Solution: Mitigate the factors of groupthink in Federal Reserve decision making. Allow more independent actors besides the Fed (institutional investors) to act on relevant information and make their own risk valuations (if more institutions did this, the financial crisis would not be as severe since losses wouldn’t have been as great). Punish those economists who were overconfident or brushed aside concerns.

“In ‘Outliers: The Story of Success,’ Malcolm Gladwell refutes the simplistic old saw of the self-made man — and reminds us that success is social.” The book lends more weight to determinism – that it’s not our free will that shapes our destiny, but rather, it might be the social forces. Interestingly, the idea that success might be social may be critical to understanding how we encourage others to be successful. If we stop blaming people’s lack of success on their own shortcomings, but instead realize that there may be environmental barriers, perhaps from this deeper understanding we can enable more people to become successful.

“Extraordinarily callous and inept management, combined with huge rewards for success and incentives for hiding failure, are some of the typical attitudes exhibited by financial institutions, many of which have been collapsing. HR leaders should understand the dynamics of such meltdowns in order to avoid such a fate in their own organizations.”

Peter Cappelli is the George W. Taylor Professor of Management and director of the Center for Human Resources at the Wharton School of Business. And he thinks – and I agree – that the investment banking culture is silly. I’ve long thought this and many of my colleagues, even in the investment banking world, agree. Newly hired investment bankers are expected to work ridiculous amount of hours, even though effective management or efficient hiring practices could reduce the amount of time individuals work (why not just hire more people and have people work fewer hours?). And the salaries of investment bankers is quite price inelastic (what if someone were willing to work at half of an investment banker’s salary but is able to do 2/3 of the work? why doesn’t it happen?).

Conclusion: Investment banks are terribly managed organizations.
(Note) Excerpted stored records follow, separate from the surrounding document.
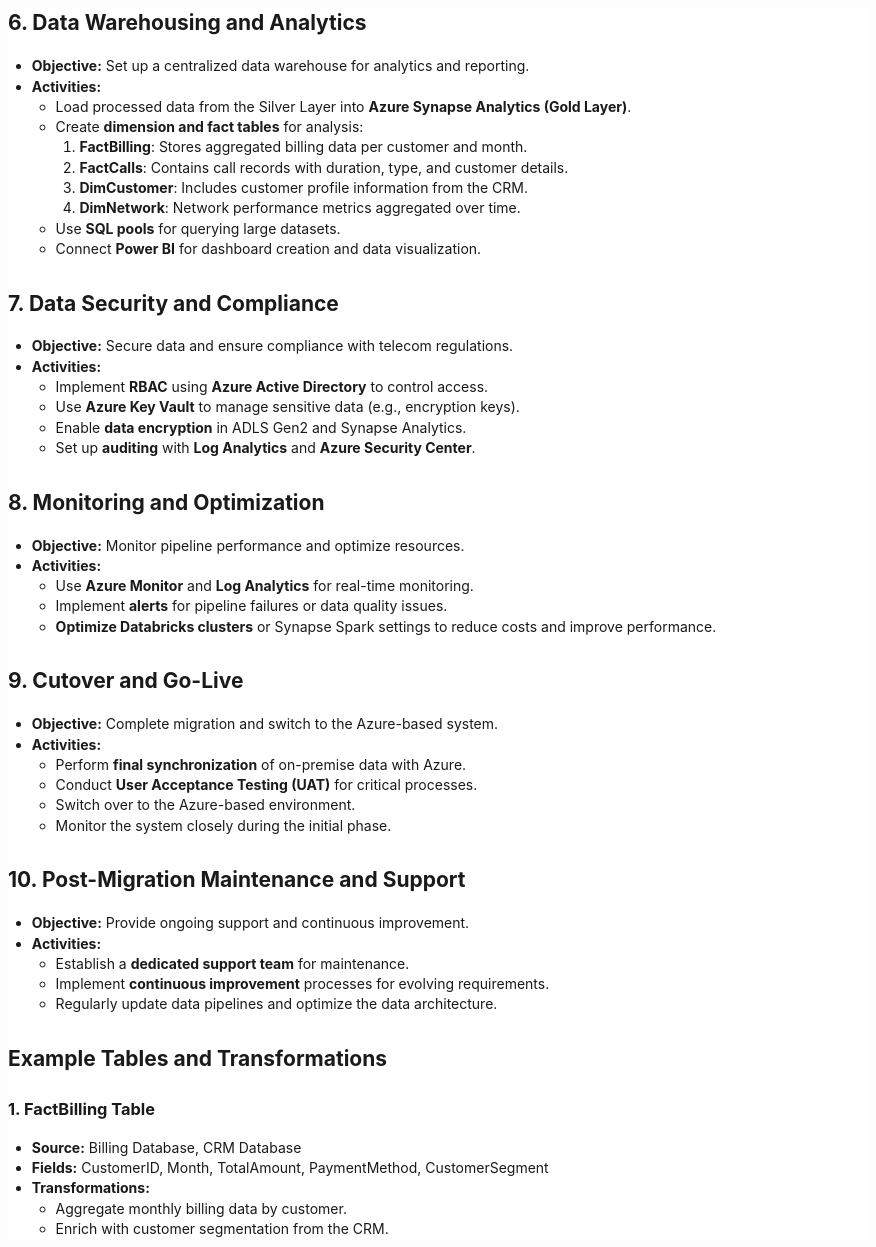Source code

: ## 6. Data Warehousing and Analytics
   - **Objective:** Set up a centralized data warehouse for analytics and reporting.
   - **Activities:**
     - Load processed data from the Silver Layer into **Azure Synapse Analytics (Gold Layer)**.
     - Create **dimension and fact tables** for analysis:
       1. **FactBilling**: Stores aggregated billing data per customer and month.
       2. **FactCalls**: Contains call records with duration, type, and customer details.
       3. **DimCustomer**: Includes customer profile information from the CRM.
       4. **DimNetwork**: Network performance metrics aggregated over time.
     - Use **SQL pools** for querying large datasets.
     - Connect **Power BI** for dashboard creation and data visualization.

## 7. Data Security and Compliance
   - **Objective:** Secure data and ensure compliance with telecom regulations.
   - **Activities:**
     - Implement **RBAC** using **Azure Active Directory** to control access.
     - Use **Azure Key Vault** to manage sensitive data (e.g., encryption keys).
     - Enable **data encryption** in ADLS Gen2 and Synapse Analytics.
     - Set up **auditing** with **Log Analytics** and **Azure Security Center**.

## 8. Monitoring and Optimization
   - **Objective:** Monitor pipeline performance and optimize resources.
   - **Activities:**
     - Use **Azure Monitor** and **Log Analytics** for real-time monitoring.
     - Implement **alerts** for pipeline failures or data quality issues.
     - **Optimize Databricks clusters** or Synapse Spark settings to reduce costs and improve performance.

## 9. Cutover and Go-Live
   - **Objective:** Complete migration and switch to the Azure-based system.
   - **Activities:**
     - Perform **final synchronization** of on-premise data with Azure.
     - Conduct **User Acceptance Testing (UAT)** for critical processes.
     - Switch over to the Azure-based environment.
     - Monitor the system closely during the initial phase.

## 10. Post-Migration Maintenance and Support
   - **Objective:** Provide ongoing support and continuous improvement.
   - **Activities:**
     - Establish a **dedicated support team** for maintenance.
     - Implement **continuous improvement** processes for evolving requirements.
     - Regularly update data pipelines and optimize the data architecture.

## Example Tables and Transformations

### 1. FactBilling Table
   - **Source:** Billing Database, CRM Database
   - **Fields:** CustomerID, Month, TotalAmount, PaymentMethod, CustomerSegment
   - **Transformations:**
     - Aggregate monthly billing data by customer.
     - Enrich with customer segmentation from the CRM.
Solution: There need to be more mainstream investment banks that change the practices of investment banking management. Professor Cappelli mentions that Goldman Sachs has done well because of its HR practices. But there’s a limited supply of Goldman Sachs positions that can’t meet demand – there are more people who are qualified to be investment bankers that want an organization that emphasizes teamwork, values, and good management. Let’s hope more investment banks become a little more humble and change their culture a little bit from all that’s happened in recent events.